▸ **GIVEN PASSAGE**
****************************************

Terms contains each unique HPO term with name and definition.

fields description
id INTEGER "3"
hpo TEXT "HP:0000012"
name TEXT "Urinary urgency"
definition TEXT "Urinary urgency is ..."
comment TEXT

Table Nodes

Nodes table contains the HPO ontology as a Tree. Because hpo ontology is a Directed Acyclic Graph, the tree contains duplicate elements. Each node refere to his HPO terms from the term_id field.

fields description
id INTEGER (primary key)
left INTEGER (left index)
right INTEGER (right index)
depth INTEGER (depth of the node)
term_id INTEGER (term_id)

Query example

Children selection

Select all children of HPO term HP:0012632 (Abnormal intraocular pressure)

Step by step example

# Get the term id
SELECT id FROM terms WHERE hpo = "HP:0012632" // get 9124
# Get the node left and right 
SELECT left,right FROM nodes WHERE term_id=9124 //get 99982 and 99987
# Select all children nodes
SELECT * FROM nodes WHERE left > 99982 AND right < 99987

All steps can be summarized in one query :

SELECT terms.hpo, terms.name FROM nodes
INNER JOIN (SELECT left, right FROM nodes WHERE term_id = (SELECT id FROM terms WHERE hpo = "HP:0012632")) as root ON nodes.left > root.left AND nodes.right < root.right     
INNER JOIN terms ON  terms.id = nodes.term_id

You can specify the depth if you only want to first level childs.

SELECT terms.hpo, terms.name FROM nodes
INNER JOIN (SELECT left, right FROM nodes WHERE term_id = (SELECT id FROM terms WHERE hpo = "HP:0012632")) as root ON nodes.left > root.left AND nodes.right < root.right  AND (nodes.depth - root.depth) < 2
INNER JOIN terms ON  terms.id = nodes.term_id

****************************************

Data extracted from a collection
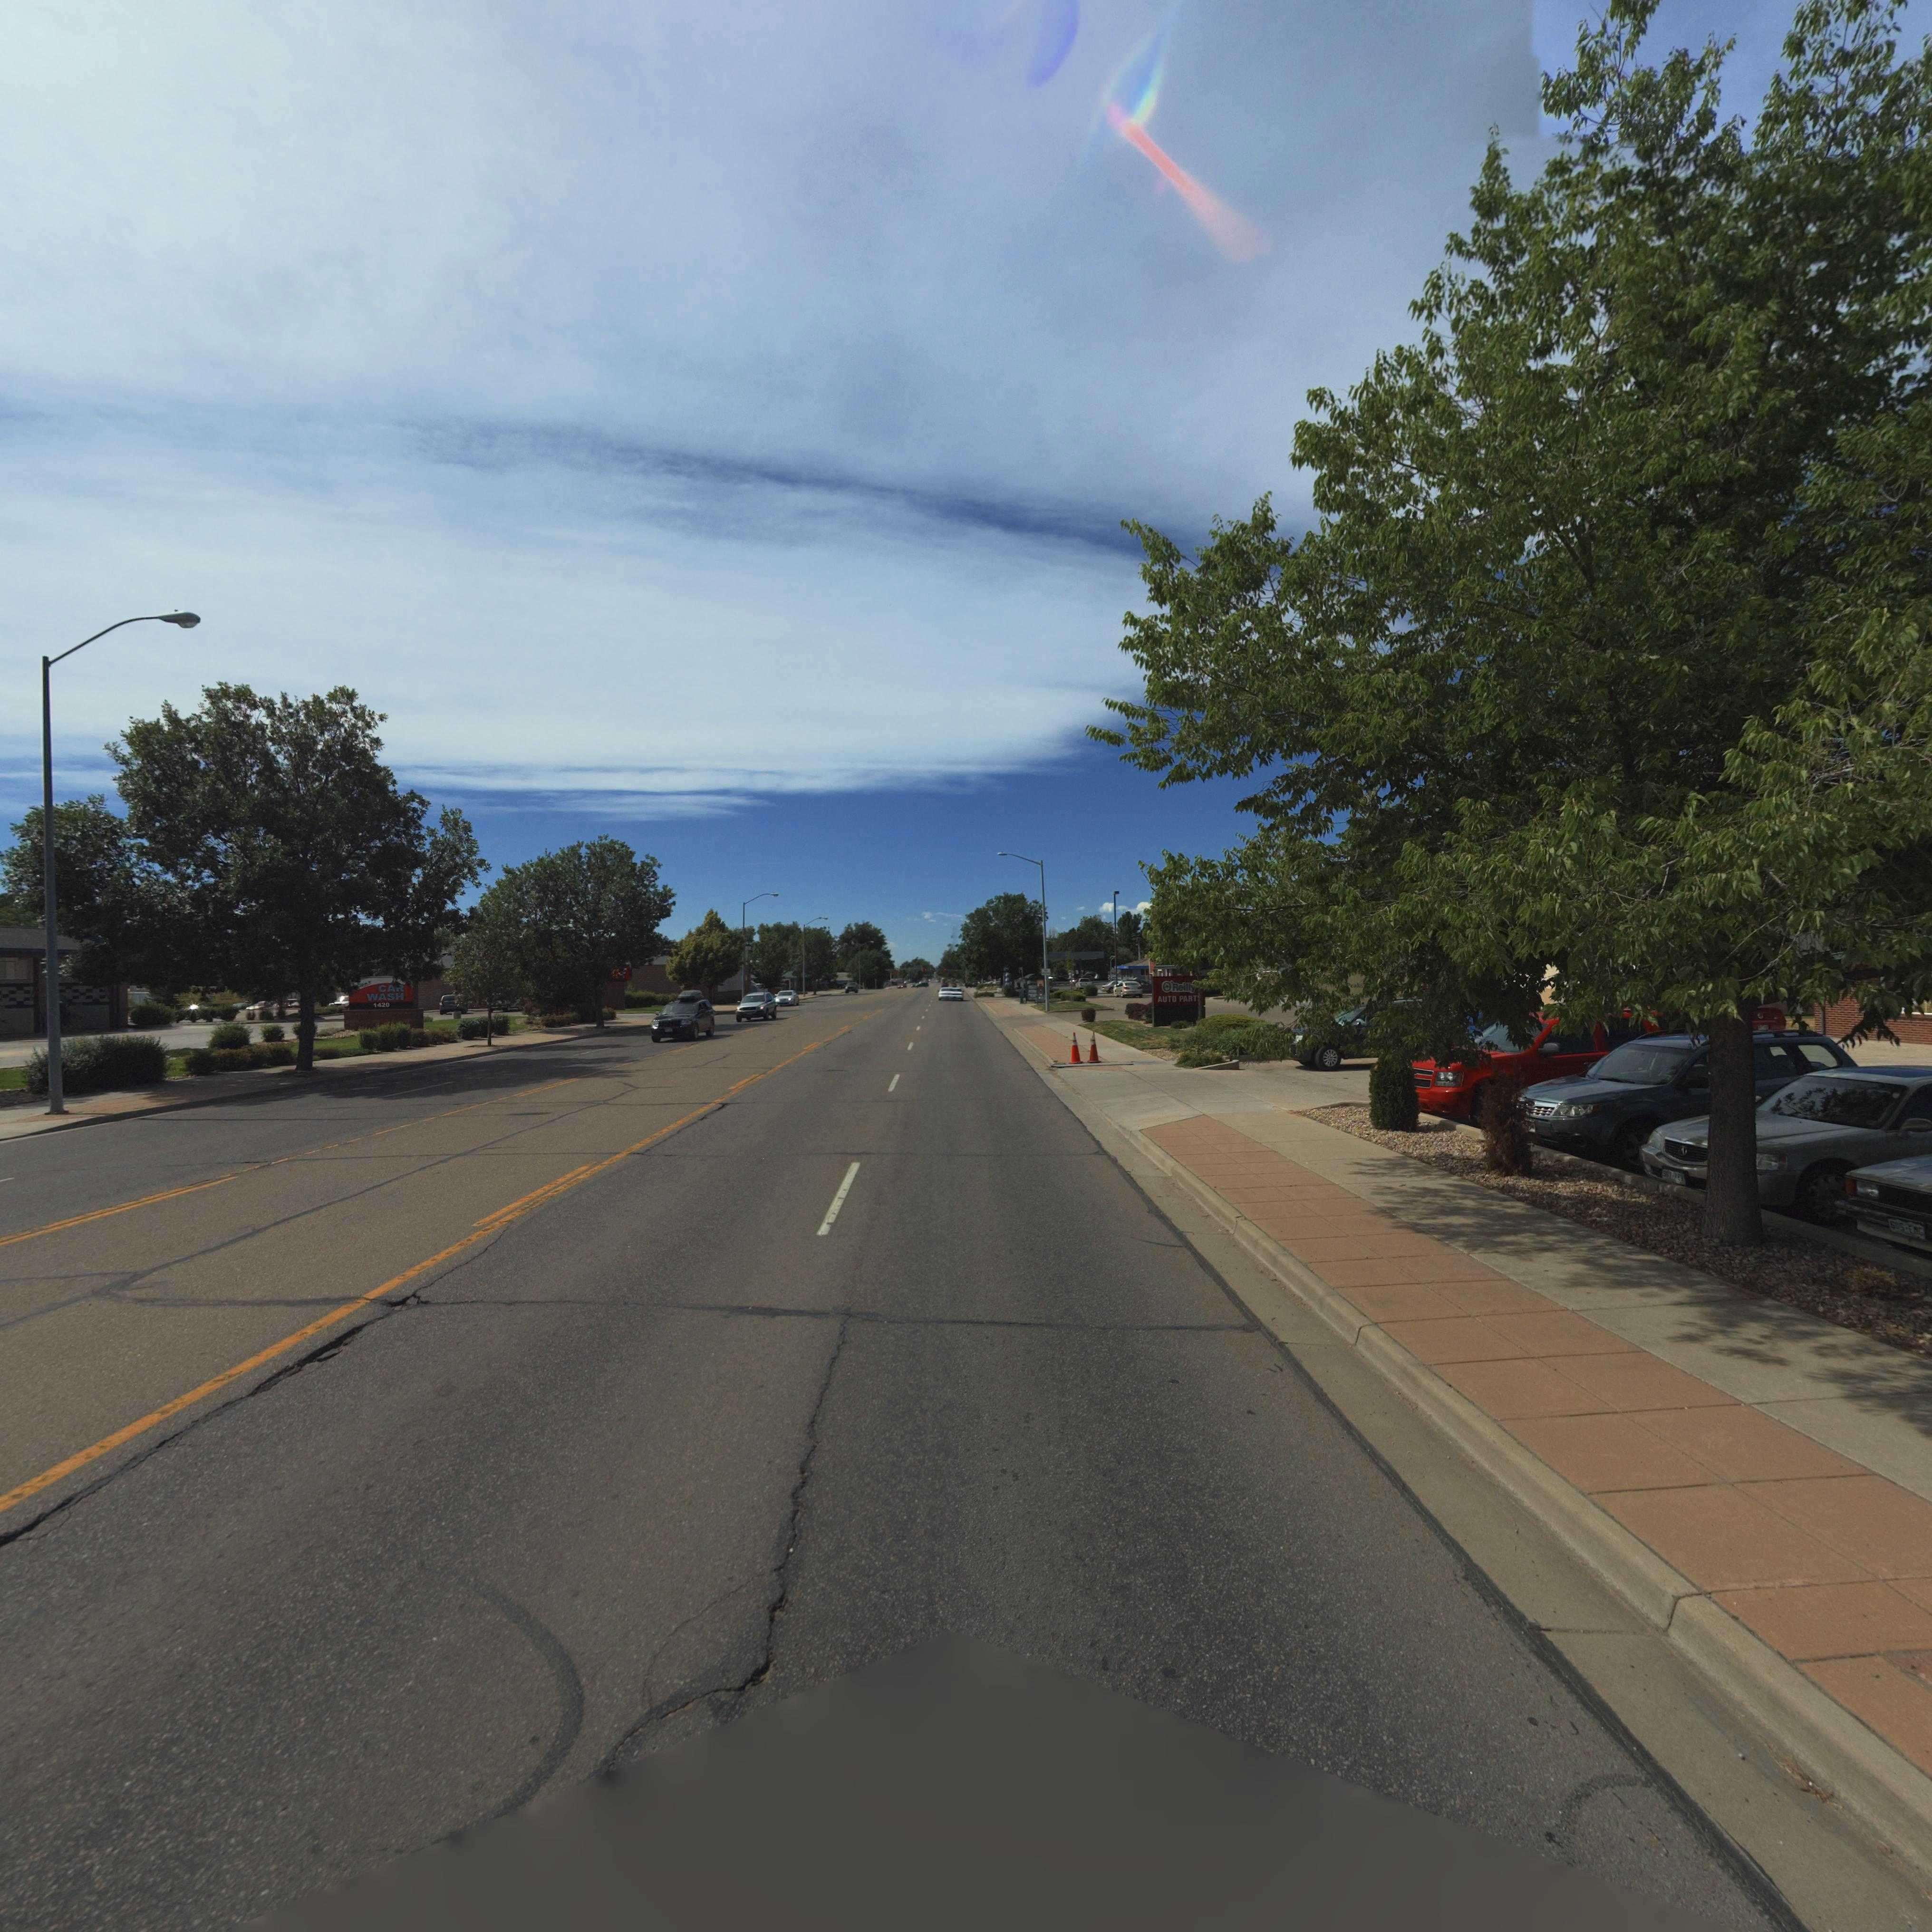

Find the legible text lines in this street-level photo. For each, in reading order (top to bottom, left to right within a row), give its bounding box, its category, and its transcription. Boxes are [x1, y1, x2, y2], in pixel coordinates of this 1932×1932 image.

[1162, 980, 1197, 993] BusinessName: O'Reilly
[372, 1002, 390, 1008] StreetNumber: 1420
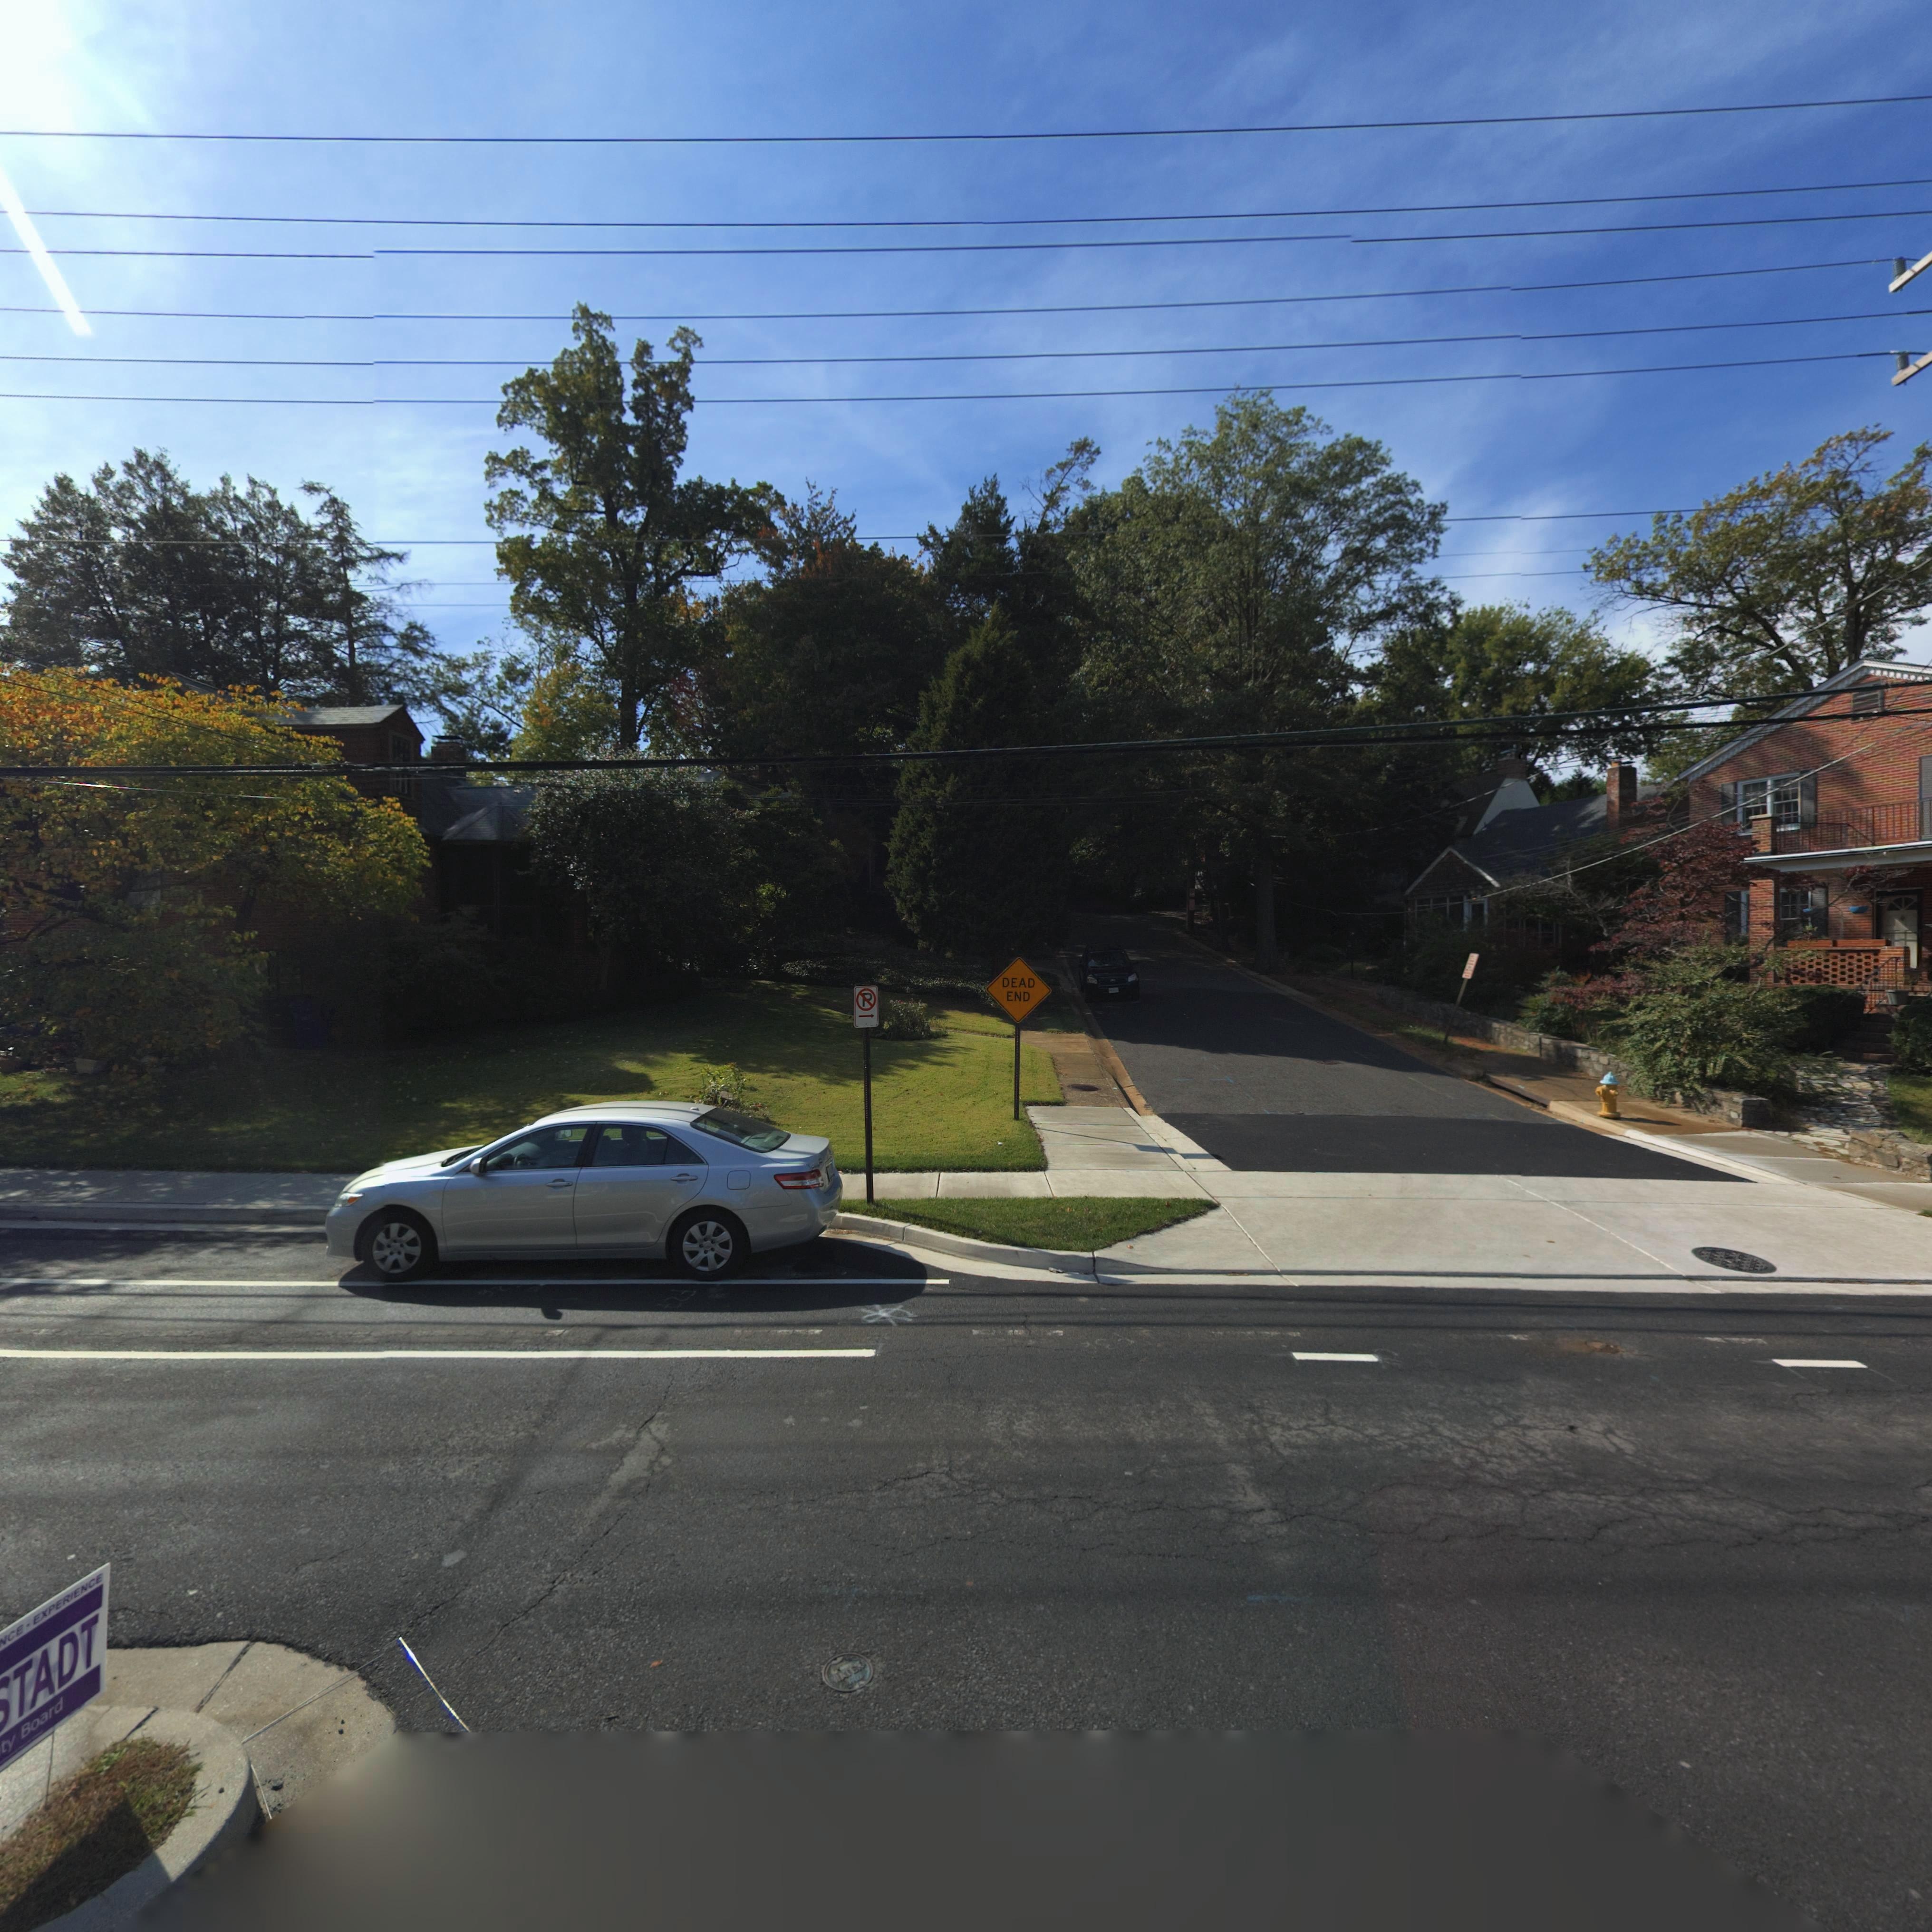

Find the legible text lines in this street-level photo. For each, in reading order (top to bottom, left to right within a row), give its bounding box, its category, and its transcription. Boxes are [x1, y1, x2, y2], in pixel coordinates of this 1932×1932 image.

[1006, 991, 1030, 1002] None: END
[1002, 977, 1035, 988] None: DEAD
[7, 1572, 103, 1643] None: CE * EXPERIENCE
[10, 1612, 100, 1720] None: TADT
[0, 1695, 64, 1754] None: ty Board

****************************************

▸ **REQUIRED ACTIONS**
1. According to the HPO database description, why does the Nodes table's tree contain duplicate elements?
2. Could you quote the listing from its start through the line containing "[372, 1002, 390, 1008] StreetNumber: 1420", leaving out the pictures?

▸ **RESPONSES TO THE EXERCISE**
1. Because the HPO ontology is a Directed Acyclic Graph.

2.
Find the legible text lines in this street-level photo. For each, in reading order (top to bottom, left to right within a row), give its bounding box, its category, and its transcription. Boxes are [x1, y1, x2, y2], in pixel coordinates of this 1932×1932 image.

[1162, 980, 1197, 993] BusinessName: O'Reilly
[372, 1002, 390, 1008] StreetNumber: 1420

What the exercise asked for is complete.